Date of Award

9-2020

Degree Name

MS in Electrical Engineering

Department/Program

Electrical Engineering

College

College of Engineering

Advisor

Jane Zhang

Advisor Department

Electrical Engineering

Advisor College

College of Engineering

Abstract

Strawberry is an important cash crop in California, and its supply accounts for 80% of the US market [2]. However, in current practice, strawberries are picked manually, which is very labor-intensive and time-consuming. In addition, the farmers need to hire an appropriate number of laborers to harvest the berries based on the estimated volume. When overestimating the yield, it will cause a waste of human resources, while underestimating the yield will cause the loss of the strawberry harvest [3]. Therefore, accurately estimating harvest volume in the field is important to farmers. This paper focuses on an image-based solution to detect strawberries in the field by using the traditional computer vision technique and deep learning method.

When strawberries are in different growth stages, there are considerable differences in their color. Therefore, various color spaces are first studied in this work, and the most effective color components are used in detecting strawberries and differentiating mature and immature strawberries.

In some color channels such as the R color channel from the RGB color model, Hue color channel from the HSV color model, 'a' color channel from the Lab color model, the pixels belonging to ripe strawberries are clearly distinguished from the background pixels. Thus, the color-based K-mean cluster algorithm to detect red strawberries will be exploited. Finally, it achieves a 90.5% truth-positive rate for detecting red strawberries. For detecting the unripe strawberry, this thesis first trained the Support Vector Machine classifier based on the HOG feature. After optimizing the classifier through hard negative mining, the truth-positive rate reached 81.11%.

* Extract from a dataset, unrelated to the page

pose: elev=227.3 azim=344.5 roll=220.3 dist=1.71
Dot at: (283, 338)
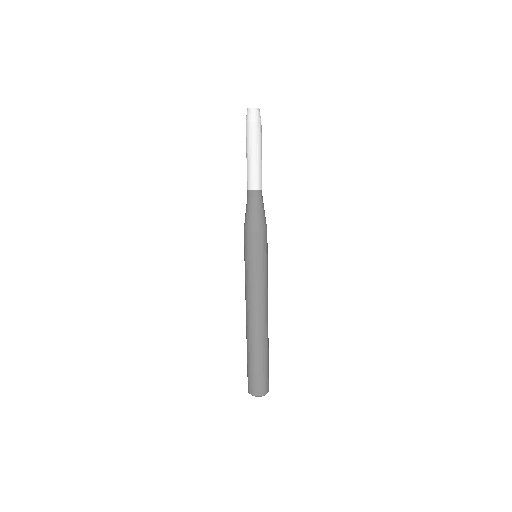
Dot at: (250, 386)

Finally, when exploring the deep learning model, two detectors based on different pre-trained models were trained using TensorFlow Object Detection API with the acceleration of Amazon Web Services' GPU instance. When detecting in a single strawberry plant image, they have achieved truth-positive rates of 89.2% and 92.3%, respectively; while in the strawberry field image with multiple plants, they have reached 85.5% and 86.3%.